▸ **Task requirements**
Print the records below exactly as they appear.

▸ **Dataset excerpts**
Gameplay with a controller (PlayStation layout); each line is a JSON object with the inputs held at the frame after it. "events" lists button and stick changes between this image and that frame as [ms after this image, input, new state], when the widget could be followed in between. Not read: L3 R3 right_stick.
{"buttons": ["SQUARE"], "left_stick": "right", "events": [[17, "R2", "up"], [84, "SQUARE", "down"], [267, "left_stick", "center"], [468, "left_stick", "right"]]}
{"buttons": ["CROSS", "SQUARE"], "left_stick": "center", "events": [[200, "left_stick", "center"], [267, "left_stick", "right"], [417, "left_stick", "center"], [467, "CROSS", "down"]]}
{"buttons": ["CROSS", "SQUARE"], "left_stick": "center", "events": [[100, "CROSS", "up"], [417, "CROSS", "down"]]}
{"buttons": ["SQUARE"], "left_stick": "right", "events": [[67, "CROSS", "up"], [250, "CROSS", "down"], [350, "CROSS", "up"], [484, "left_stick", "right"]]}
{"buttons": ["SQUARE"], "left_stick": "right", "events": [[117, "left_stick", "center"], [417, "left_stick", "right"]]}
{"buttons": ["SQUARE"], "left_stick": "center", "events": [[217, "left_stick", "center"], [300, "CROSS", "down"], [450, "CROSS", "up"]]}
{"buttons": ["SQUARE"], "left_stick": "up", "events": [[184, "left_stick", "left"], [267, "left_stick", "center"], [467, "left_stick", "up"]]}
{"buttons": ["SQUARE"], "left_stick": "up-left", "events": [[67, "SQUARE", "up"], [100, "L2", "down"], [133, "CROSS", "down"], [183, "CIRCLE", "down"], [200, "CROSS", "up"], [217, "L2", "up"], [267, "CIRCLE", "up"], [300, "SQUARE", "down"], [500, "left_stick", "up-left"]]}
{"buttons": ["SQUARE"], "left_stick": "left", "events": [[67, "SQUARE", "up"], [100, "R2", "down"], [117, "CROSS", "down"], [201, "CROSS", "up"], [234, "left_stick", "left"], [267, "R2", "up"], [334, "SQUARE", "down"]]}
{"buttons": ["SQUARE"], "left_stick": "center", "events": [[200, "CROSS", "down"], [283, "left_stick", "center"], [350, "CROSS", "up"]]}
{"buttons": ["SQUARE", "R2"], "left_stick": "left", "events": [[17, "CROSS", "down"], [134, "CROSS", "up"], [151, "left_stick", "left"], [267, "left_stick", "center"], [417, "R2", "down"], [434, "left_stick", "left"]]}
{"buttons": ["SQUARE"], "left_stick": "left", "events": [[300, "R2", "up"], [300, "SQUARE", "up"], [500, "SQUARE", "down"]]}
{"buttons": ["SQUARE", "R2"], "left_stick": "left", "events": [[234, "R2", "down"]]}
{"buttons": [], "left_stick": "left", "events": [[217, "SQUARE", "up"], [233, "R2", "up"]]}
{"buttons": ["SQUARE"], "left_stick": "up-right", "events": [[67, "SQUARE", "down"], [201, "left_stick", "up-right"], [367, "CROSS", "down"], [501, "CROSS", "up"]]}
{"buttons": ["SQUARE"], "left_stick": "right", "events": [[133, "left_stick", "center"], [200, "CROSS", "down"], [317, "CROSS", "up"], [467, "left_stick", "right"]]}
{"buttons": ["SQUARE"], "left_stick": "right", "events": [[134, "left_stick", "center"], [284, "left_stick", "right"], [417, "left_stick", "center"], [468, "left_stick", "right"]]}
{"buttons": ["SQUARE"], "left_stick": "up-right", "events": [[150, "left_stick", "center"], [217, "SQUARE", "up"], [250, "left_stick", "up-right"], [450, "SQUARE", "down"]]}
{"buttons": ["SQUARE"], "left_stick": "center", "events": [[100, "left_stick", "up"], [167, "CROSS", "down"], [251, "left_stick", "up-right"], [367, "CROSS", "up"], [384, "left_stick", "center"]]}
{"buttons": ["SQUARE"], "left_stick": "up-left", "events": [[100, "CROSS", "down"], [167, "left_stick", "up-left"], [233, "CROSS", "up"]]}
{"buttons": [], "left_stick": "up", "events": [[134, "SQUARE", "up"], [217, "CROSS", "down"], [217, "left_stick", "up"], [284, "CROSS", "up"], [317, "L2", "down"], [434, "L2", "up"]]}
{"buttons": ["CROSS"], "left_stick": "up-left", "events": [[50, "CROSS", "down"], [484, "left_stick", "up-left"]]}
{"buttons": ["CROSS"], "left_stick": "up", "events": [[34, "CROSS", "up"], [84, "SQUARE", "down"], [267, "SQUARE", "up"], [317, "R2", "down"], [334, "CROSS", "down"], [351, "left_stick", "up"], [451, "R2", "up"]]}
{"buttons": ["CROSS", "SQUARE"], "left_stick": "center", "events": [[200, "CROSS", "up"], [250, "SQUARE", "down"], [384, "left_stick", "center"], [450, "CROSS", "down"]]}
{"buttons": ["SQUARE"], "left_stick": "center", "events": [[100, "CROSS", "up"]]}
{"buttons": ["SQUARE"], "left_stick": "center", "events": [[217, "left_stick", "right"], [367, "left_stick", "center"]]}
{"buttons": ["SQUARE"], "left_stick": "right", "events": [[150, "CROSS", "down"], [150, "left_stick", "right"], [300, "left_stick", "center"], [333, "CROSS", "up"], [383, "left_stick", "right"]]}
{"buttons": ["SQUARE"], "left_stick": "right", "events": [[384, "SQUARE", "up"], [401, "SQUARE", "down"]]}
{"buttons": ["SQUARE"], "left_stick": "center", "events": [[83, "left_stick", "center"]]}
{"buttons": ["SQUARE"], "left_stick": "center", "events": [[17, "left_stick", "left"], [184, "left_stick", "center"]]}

▸ **Result for this exercise**
Gameplay with a controller (PlayStation layout); each line is a JSON object with the inputs held at the frame after it. "events" lists button and stick changes between this image and that frame as [ms after this image, input, new state], when the widget could be followed in between. Not read: L3 R3 right_stick.
{"buttons": ["SQUARE"], "left_stick": "right", "events": [[17, "R2", "up"], [84, "SQUARE", "down"], [267, "left_stick", "center"], [468, "left_stick", "right"]]}
{"buttons": ["CROSS", "SQUARE"], "left_stick": "center", "events": [[200, "left_stick", "center"], [267, "left_stick", "right"], [417, "left_stick", "center"], [467, "CROSS", "down"]]}
{"buttons": ["CROSS", "SQUARE"], "left_stick": "center", "events": [[100, "CROSS", "up"], [417, "CROSS", "down"]]}
{"buttons": ["SQUARE"], "left_stick": "right", "events": [[67, "CROSS", "up"], [250, "CROSS", "down"], [350, "CROSS", "up"], [484, "left_stick", "right"]]}
{"buttons": ["SQUARE"], "left_stick": "right", "events": [[117, "left_stick", "center"], [417, "left_stick", "right"]]}
{"buttons": ["SQUARE"], "left_stick": "center", "events": [[217, "left_stick", "center"], [300, "CROSS", "down"], [450, "CROSS", "up"]]}
{"buttons": ["SQUARE"], "left_stick": "up", "events": [[184, "left_stick", "left"], [267, "left_stick", "center"], [467, "left_stick", "up"]]}
{"buttons": ["SQUARE"], "left_stick": "up-left", "events": [[67, "SQUARE", "up"], [100, "L2", "down"], [133, "CROSS", "down"], [183, "CIRCLE", "down"], [200, "CROSS", "up"], [217, "L2", "up"], [267, "CIRCLE", "up"], [300, "SQUARE", "down"], [500, "left_stick", "up-left"]]}
{"buttons": ["SQUARE"], "left_stick": "left", "events": [[67, "SQUARE", "up"], [100, "R2", "down"], [117, "CROSS", "down"], [201, "CROSS", "up"], [234, "left_stick", "left"], [267, "R2", "up"], [334, "SQUARE", "down"]]}
{"buttons": ["SQUARE"], "left_stick": "center", "events": [[200, "CROSS", "down"], [283, "left_stick", "center"], [350, "CROSS", "up"]]}
{"buttons": ["SQUARE", "R2"], "left_stick": "left", "events": [[17, "CROSS", "down"], [134, "CROSS", "up"], [151, "left_stick", "left"], [267, "left_stick", "center"], [417, "R2", "down"], [434, "left_stick", "left"]]}
{"buttons": ["SQUARE"], "left_stick": "left", "events": [[300, "R2", "up"], [300, "SQUARE", "up"], [500, "SQUARE", "down"]]}
{"buttons": ["SQUARE", "R2"], "left_stick": "left", "events": [[234, "R2", "down"]]}
{"buttons": [], "left_stick": "left", "events": [[217, "SQUARE", "up"], [233, "R2", "up"]]}
{"buttons": ["SQUARE"], "left_stick": "up-right", "events": [[67, "SQUARE", "down"], [201, "left_stick", "up-right"], [367, "CROSS", "down"], [501, "CROSS", "up"]]}
{"buttons": ["SQUARE"], "left_stick": "right", "events": [[133, "left_stick", "center"], [200, "CROSS", "down"], [317, "CROSS", "up"], [467, "left_stick", "right"]]}
{"buttons": ["SQUARE"], "left_stick": "right", "events": [[134, "left_stick", "center"], [284, "left_stick", "right"], [417, "left_stick", "center"], [468, "left_stick", "right"]]}
{"buttons": ["SQUARE"], "left_stick": "up-right", "events": [[150, "left_stick", "center"], [217, "SQUARE", "up"], [250, "left_stick", "up-right"], [450, "SQUARE", "down"]]}
{"buttons": ["SQUARE"], "left_stick": "center", "events": [[100, "left_stick", "up"], [167, "CROSS", "down"], [251, "left_stick", "up-right"], [367, "CROSS", "up"], [384, "left_stick", "center"]]}
{"buttons": ["SQUARE"], "left_stick": "up-left", "events": [[100, "CROSS", "down"], [167, "left_stick", "up-left"], [233, "CROSS", "up"]]}
{"buttons": [], "left_stick": "up", "events": [[134, "SQUARE", "up"], [217, "CROSS", "down"], [217, "left_stick", "up"], [284, "CROSS", "up"], [317, "L2", "down"], [434, "L2", "up"]]}
{"buttons": ["CROSS"], "left_stick": "up-left", "events": [[50, "CROSS", "down"], [484, "left_stick", "up-left"]]}
{"buttons": ["CROSS"], "left_stick": "up", "events": [[34, "CROSS", "up"], [84, "SQUARE", "down"], [267, "SQUARE", "up"], [317, "R2", "down"], [334, "CROSS", "down"], [351, "left_stick", "up"], [451, "R2", "up"]]}
{"buttons": ["CROSS", "SQUARE"], "left_stick": "center", "events": [[200, "CROSS", "up"], [250, "SQUARE", "down"], [384, "left_stick", "center"], [450, "CROSS", "down"]]}
{"buttons": ["SQUARE"], "left_stick": "center", "events": [[100, "CROSS", "up"]]}
{"buttons": ["SQUARE"], "left_stick": "center", "events": [[217, "left_stick", "right"], [367, "left_stick", "center"]]}
{"buttons": ["SQUARE"], "left_stick": "right", "events": [[150, "CROSS", "down"], [150, "left_stick", "right"], [300, "left_stick", "center"], [333, "CROSS", "up"], [383, "left_stick", "right"]]}
{"buttons": ["SQUARE"], "left_stick": "right", "events": [[384, "SQUARE", "up"], [401, "SQUARE", "down"]]}
{"buttons": ["SQUARE"], "left_stick": "center", "events": [[83, "left_stick", "center"]]}
{"buttons": ["SQUARE"], "left_stick": "center", "events": [[17, "left_stick", "left"], [184, "left_stick", "center"]]}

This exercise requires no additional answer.